Jason Collins, who just became the first gay NBA active player to come out of the closet, was spotlighted all over the news last week.  This is natural for any public firsts in our society, but particularly in the case of a person who deviates from what is considered the norm in the macho world or sports.

Yet here is what Ben Shapiro, 33, well-known author of five books, editor of the conservative website breitbart.com, Harvard law school graduate, and Orthodox Jewish man (I guess that means we’re distantly related in the old country), found the need to tweet minutes after Mr. Collins announcement:

Screen shot 2013-05-05 at 8.19.56 AM

Screen shot 2013-05-05 at 8.20.31 AM

Are his tweets threatening?  No.  Hate speak?  Well, I suppose not.  But willfully ignorant?  Most definitely.  In 2011, the FBI reported that more than 20% of all hate crimes in the US were against gays and lesbians. That’s a 10% increase from the decade prior. Studies also indicate LGBT teens are bullied almost 3 times more than their straight counterparts and that LGBT kids are four times more likely to attempt suicide than straight kids. These figures, and the fact that Mr. Collins is thus far THE ONLY openly gay man who is an active player in one of the big 4 professional sports in the US, seems to empirically prove that his willingness to stand up and be honest about this part of his life is, given the circumstances, in some small or perhaps much larger measure, heroic.

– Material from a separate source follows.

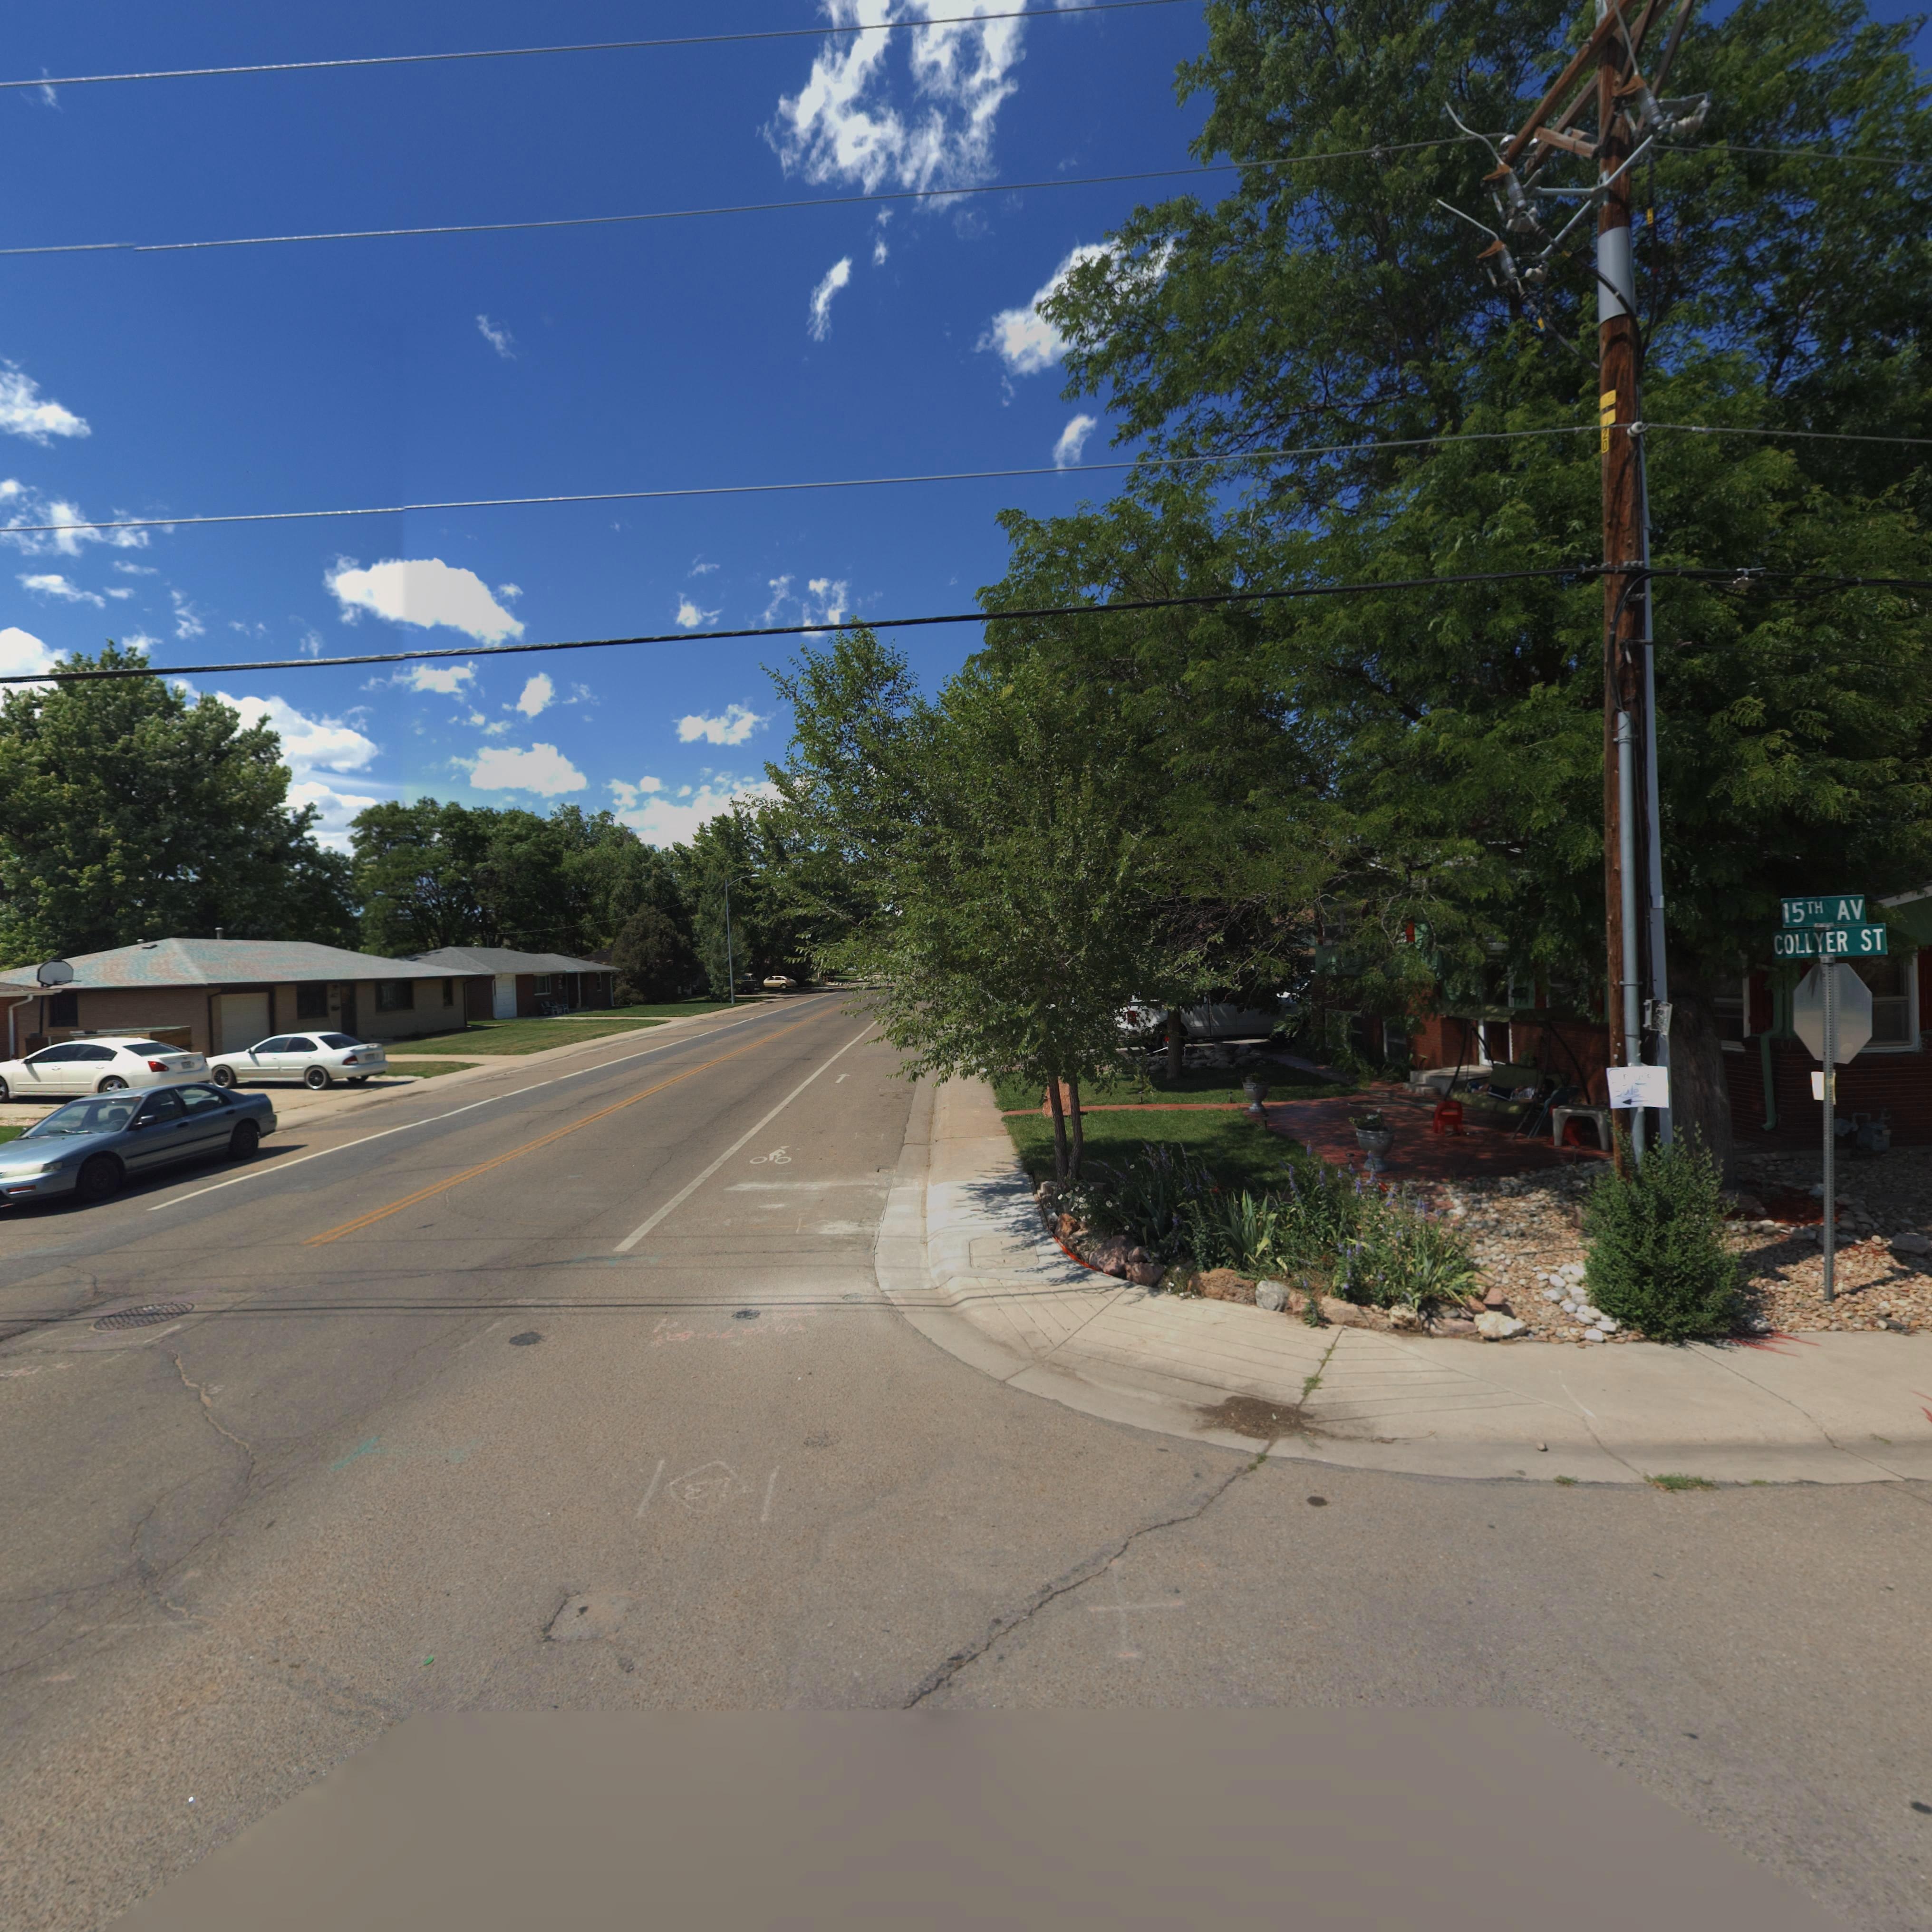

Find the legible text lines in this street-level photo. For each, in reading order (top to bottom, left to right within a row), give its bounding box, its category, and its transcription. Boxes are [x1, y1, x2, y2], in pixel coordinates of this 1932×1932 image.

Yet Benny (after all, we are relatives of some kind if you go back far enough) adamantly disagrees AND has taken to social media to deliver a few good blows to the Collins kisser while also inciting some free-floating anger.  Not on the level of the Swastika, or with a gun – but with his intellect and his cleverness.  It’s a free country, it’s not a crime, but this kind of petty snideness for no other reason other than provocation and ill will and purposeful misunderstanding as a means to adhere to some sort of intractable dogma (or worse yet, self-promotion), is a good part of where the rest of all this stuff starts.

Listen, different as we might seem on the surface, Benny and I do have a few things in common, as do the members of every family, whether we want to admit it or not.  We’re both Jewish, we both graduated high school at 16, and at 33 we both have/had dark hair and an overly aggressive, opinionated attitude that can cut people to the quick using words.  They’re not as powerful as a gun but when there is no other weapon around that is legal and you know how to use them – trust me, they’ll do.  Quite well, in fact.

Until Ben/Benny and the rest of us grow up, really listen and give each other some breathing room, nothing will change.  It’ll all continue with us acting out a kind of violence against each other.  Some small, some in-between and some large.  This will then perpetrate a cycle of small and large cumulative injuries that, when ignored and multiplied over years, and then decades, will continue to keep us in the vicious cycle of indignations, traumas, and violence we are all a part of today.  That is, until some of us, or many more of us, decide to break it.

At the start, small steps work best.